═════ Extracted information ═════

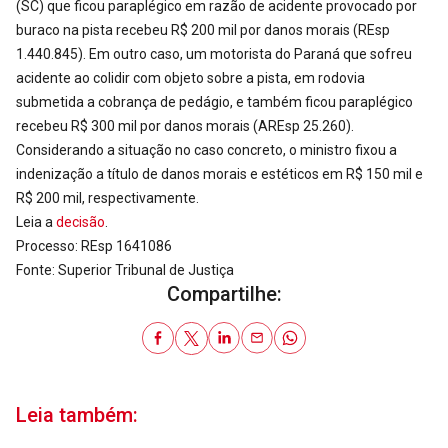
(SC) que ficou paraplégico em razão de acidente provocado por
buraco na pista recebeu R$ 200 mil por danos morais (REsp
1.440.845). Em outro caso, um motorista do Paraná que sofreu
acidente ao colidir com objeto sobre a pista, em rodovia
submetida a cobrança de pedágio, e também ficou paraplégico
recebeu R$ 300 mil por danos morais (AREsp 25.260).
Considerando a situação no caso concreto, o ministro fixou a
indenização a título de danos morais e estéticos em R$ 150 mil e
R$ 200 mil, respectivamente.
Leia a
decisão
.
Processo: REsp 1641086
Fonte: Superior Tribunal de Justiça
Compartilhe:
Leia também:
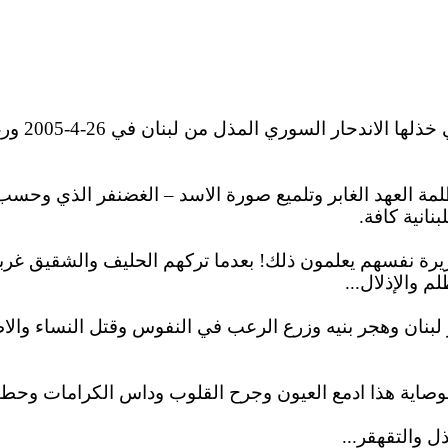
لها الاندحار السوري المذل من لبنان في 26-4-2005 ورغم النكسة التي
ة العهد الغابر وتلميع صورة
الاسد
– الغضنفر الذي وحسب ا
بنانية كافة.
ة نفسهم يعلمون ذلك! بعدما تركهم الحليف والشقيق غربا
م والإذلال...
لبنان وهجر بنيه وزرع الرعب في النفوس وقتل النساء
والا
لوصاية هذا ادمع العيون وجرح القلوب وداس الكرامات وحط
ل والتقهقر...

═════

The task:
Write out only the lines from the one containing "بنانية كافة." through the end of the listing above, exactly as they stand.

Answer to this exercise:
بنانية كافة.
ة نفسهم يعلمون ذلك! بعدما تركهم الحليف والشقيق غربا
م والإذلال...
لبنان وهجر بنيه وزرع الرعب في النفوس وقتل النساء
والا
لوصاية هذا ادمع العيون وجرح القلوب وداس الكرامات وحط
ل والتقهقر...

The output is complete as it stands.